Fraud is an unfortunate fact of life. Taxes are not an exception to the prevalence of identity theft today.
In fact, every year the IRS puts out their own “Dirty Dozen” list of scams and frauds for taxpayers to watch out for.
As a Financial Advisor, you are in a great position to help your clients—if you know what to watch out for. Help educate them, as well.
In this article, we highlight some of the IRS’s warnings. We also review other areas of concern under the umbrella of taxes.
The goal is providing ways to help your clients reduce their risk of becoming a victim.
At this point, we have all seen phishing attempts. It may seem like old news, but taxpayers continue to fall victim to these scams. So, we have to keep talking about them.
According to the IRS’s report, these attempts happen frequently and across many different platforms. Phishing attempts have reportedly occurred over the phone, through text messages, and (increasingly) over social media.
Taxes are overwhelming, confusing and frustrating. This makes it an appealing topic for potential fraudsters.
Consider including education around cybersecurity and fraud prevention in a client value-add during the year. Specific to phishing, here are some of the reminders that the IRS recommends:
Often taxpayers don’t know who to go to when they are contacted by the IRS. It doesn’t matter whether it’s a scam or the actual IRS reaching out.
Make yourself a resource to your clients. Let them know they can always contact you. Also remind them that the IRS typically reaches out through a letter first.
If they are ever unsure whether a phone call is from the IRS, recommend they simply hang up and dial the number provided on the letter. This is the same approach they should be taking for communication from their bank.
You don’t have to be the final answer on all things tax-related. You just need to be willing to help them find an answer.
Especially during the “season of giving,” there are endless opportunities paraded in front of taxpayers for charities they can give to.
Charitable giving is a great thing. It’s something you can proactively work with clients on to make sure they approach it in a tax-efficient way.
However, the IRS warns that this is a common area in which fraudsters try to take advantage of taxpayers.
Taxpayers should be especially cautious when there are natural disasters or other tragedies. Scammers can use this to create a sense of urgency for rushed decisions.
Here are some best practices when it comes to giving:
Especially when charities are reaching out, remind clients that most will be flexible on when and how they receive donations. Pressure to donate immediately is a red flag.
BONUS: the IRS actually has a website for looking up Tax-Exempt Organizations. Consider sending the link to your clients in your next newsletter.
In addition to scams directed at interactions with taxpayers, there is also a concern about general cybersecurity.

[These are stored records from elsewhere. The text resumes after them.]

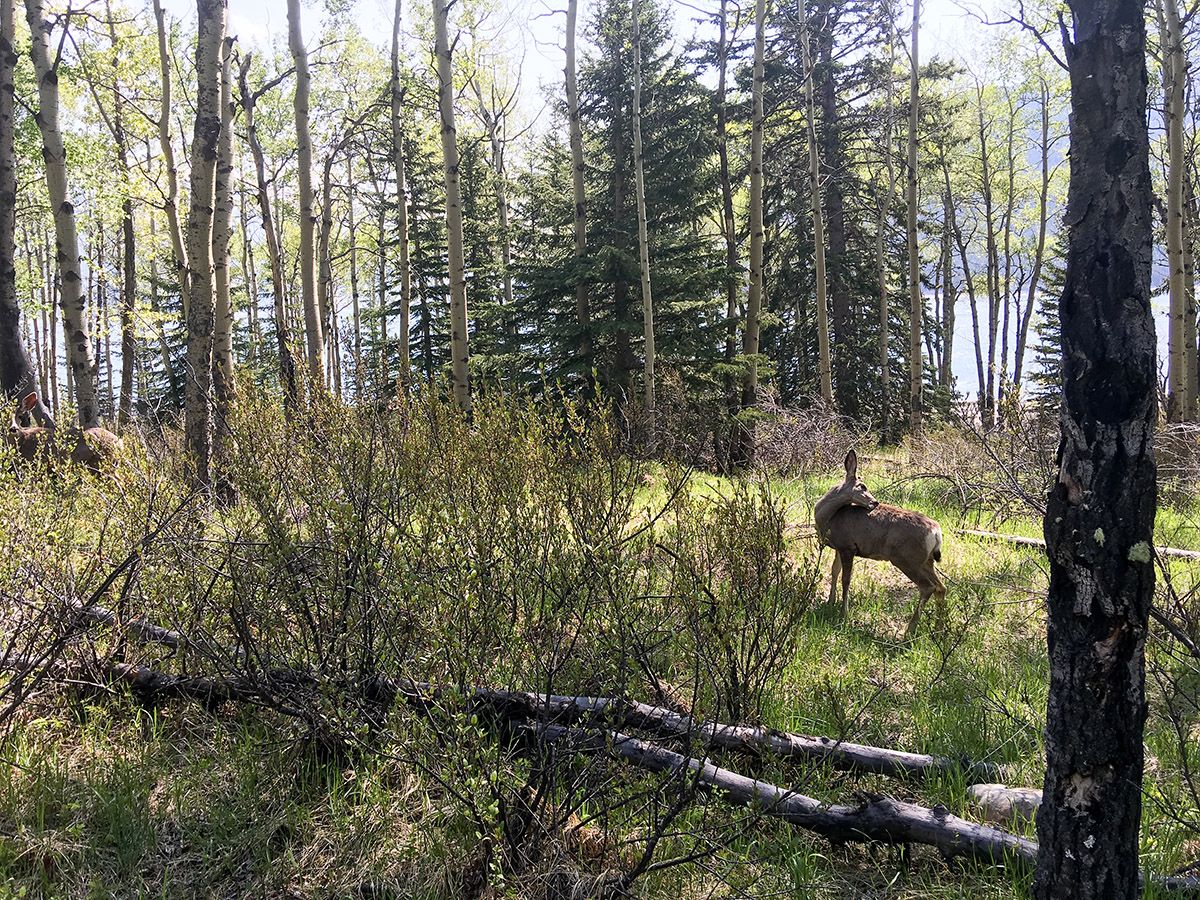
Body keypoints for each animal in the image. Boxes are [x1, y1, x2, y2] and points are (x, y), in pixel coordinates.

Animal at [816, 448, 945, 633]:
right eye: (862, 486)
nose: (875, 502)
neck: (829, 518)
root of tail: (935, 531)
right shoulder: (839, 547)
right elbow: (834, 571)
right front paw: (830, 602)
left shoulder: (848, 547)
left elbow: (846, 580)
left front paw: (843, 614)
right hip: (926, 560)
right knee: (941, 587)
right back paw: (939, 628)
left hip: (906, 558)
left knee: (928, 587)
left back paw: (909, 630)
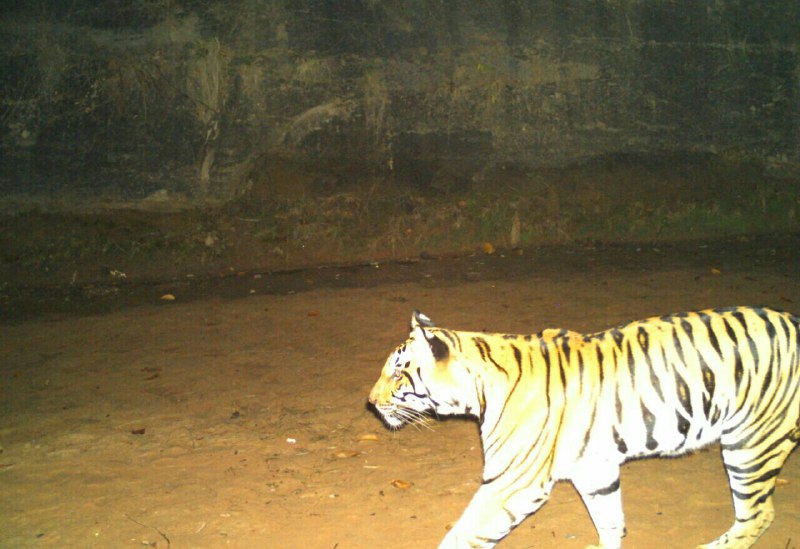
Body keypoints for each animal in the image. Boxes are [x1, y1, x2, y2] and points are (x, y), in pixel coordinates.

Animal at [368, 306, 800, 549]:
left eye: (397, 372)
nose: (370, 402)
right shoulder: (596, 469)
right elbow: (610, 519)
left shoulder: (513, 483)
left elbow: (464, 534)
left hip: (751, 444)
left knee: (759, 515)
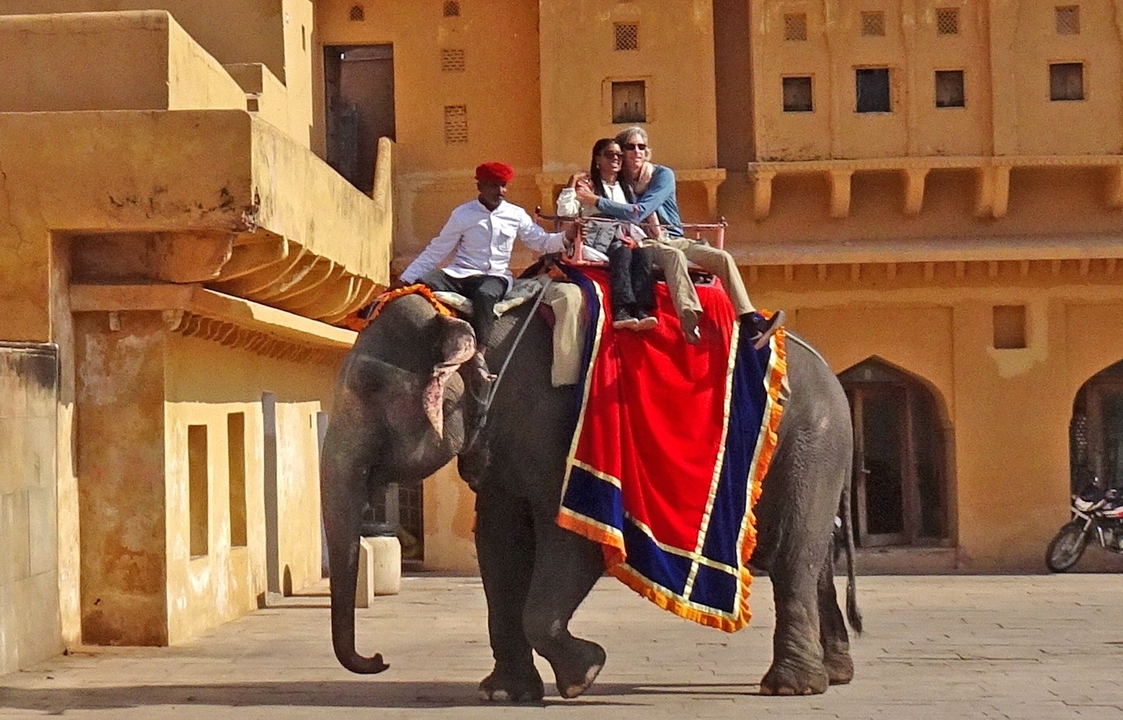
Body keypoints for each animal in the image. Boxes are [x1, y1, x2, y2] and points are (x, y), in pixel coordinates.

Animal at [320, 288, 862, 700]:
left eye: (370, 386)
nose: (378, 659)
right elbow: (498, 544)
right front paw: (505, 694)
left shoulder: (560, 430)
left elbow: (570, 541)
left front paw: (586, 674)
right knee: (810, 556)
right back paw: (834, 675)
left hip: (815, 437)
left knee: (793, 552)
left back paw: (791, 688)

Because of this, the IRS has worked with companies across the private sector to enhance the tools used by taxpayers and tax preparers. This is to reduce the risk of identity theft and improper use of software tools.
There are several steps the IRS has taken in the last year to enhance these efforts. In fact, one of the key recommendations is that all taxpayers use two-factor authentication.

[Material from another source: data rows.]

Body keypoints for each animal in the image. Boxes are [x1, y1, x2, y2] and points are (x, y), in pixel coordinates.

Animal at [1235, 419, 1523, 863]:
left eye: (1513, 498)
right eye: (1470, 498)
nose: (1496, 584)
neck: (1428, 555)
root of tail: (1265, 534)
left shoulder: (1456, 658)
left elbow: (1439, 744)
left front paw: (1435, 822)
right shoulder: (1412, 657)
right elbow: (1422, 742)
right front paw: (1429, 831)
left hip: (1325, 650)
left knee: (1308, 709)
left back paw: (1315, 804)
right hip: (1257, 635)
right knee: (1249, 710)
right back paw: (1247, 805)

While not all software requires this, it is more and more widely available. It is highly recommended to be used, even if it is optional. This is another great reminder to include in tax-related client communications.
One very unfortunate area that fraud continues to happen through is social security benefits. Fraudsters at times have been able to set up accounts through the Social Security Administration (SSA) for other people without their knowledge.

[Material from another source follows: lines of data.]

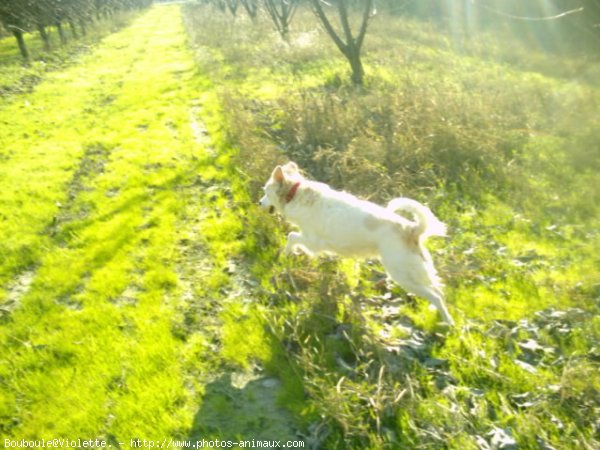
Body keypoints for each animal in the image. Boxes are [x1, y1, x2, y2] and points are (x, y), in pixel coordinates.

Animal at [258, 161, 454, 324]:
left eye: (265, 192)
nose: (259, 202)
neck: (295, 193)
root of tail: (411, 228)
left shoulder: (313, 242)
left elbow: (292, 236)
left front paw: (285, 254)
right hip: (417, 272)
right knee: (439, 292)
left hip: (403, 276)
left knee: (435, 295)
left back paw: (448, 322)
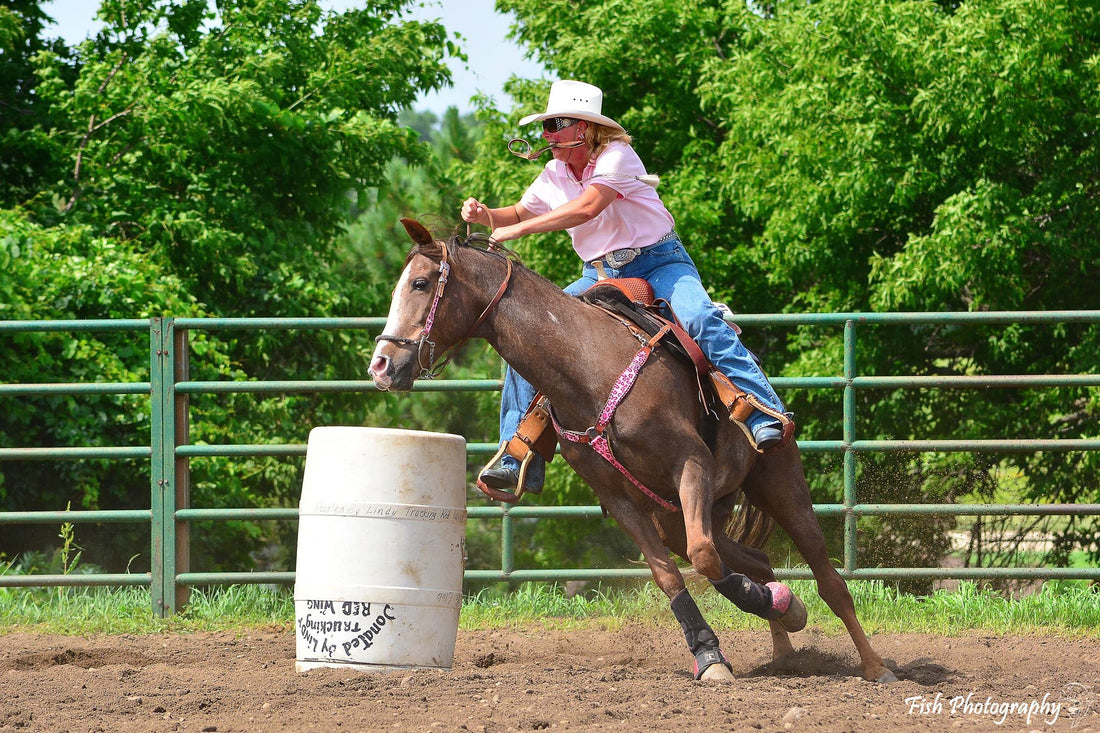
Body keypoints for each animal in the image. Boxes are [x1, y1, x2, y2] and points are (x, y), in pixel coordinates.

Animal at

Next, they redirect where a victim’s social security payments are sent. Many taxpayers don’t think of Social Security until they are close to claiming it.
Meanwhile, anyone over the age of 18 can create an account with the SSA, regardless of when they will start claiming benefits.
Educate your clients on this and provide them with the information to set up an account. It can be a great value-add and help prevent this type of fraud from impacting them.
Identity theft is a concern that goes far beyond taxes. But, did you know that the IRS has a program for flagging potential identity theft concerns for taxpayers?
Through the IRS’s e-services, professionals can be designated by clients to access information from the IRS on their behalf. This includes information related to identity theft.
There are hoops to jump through to get this set up for your clients. Regardless, it is possible through using IRS form 8821.
Most financial advisors will need to find a tax preparer to partner with to make this a reality. Consequently, it is worth discussing with the CPAs your clients currently use.
Similarly, you can always explore the tax services offered by Retirement Tax Services. These include monitoring, using IRS Form 8821.
The IRS also has a program for taxpayers at high risk for identity theft. It helps those who are vulnerable to someone else filing a tax return with their social security number, too.
Each year taxpayers can request an Identity Protection PIN (IP PIN). This is a 6-digit number known only to the IRS and the taxpayer as an added level of security.
There is a rigorous identity verification process but it is worth considering for taxpayers at high risk.
Remember to tip your server, not the IRS.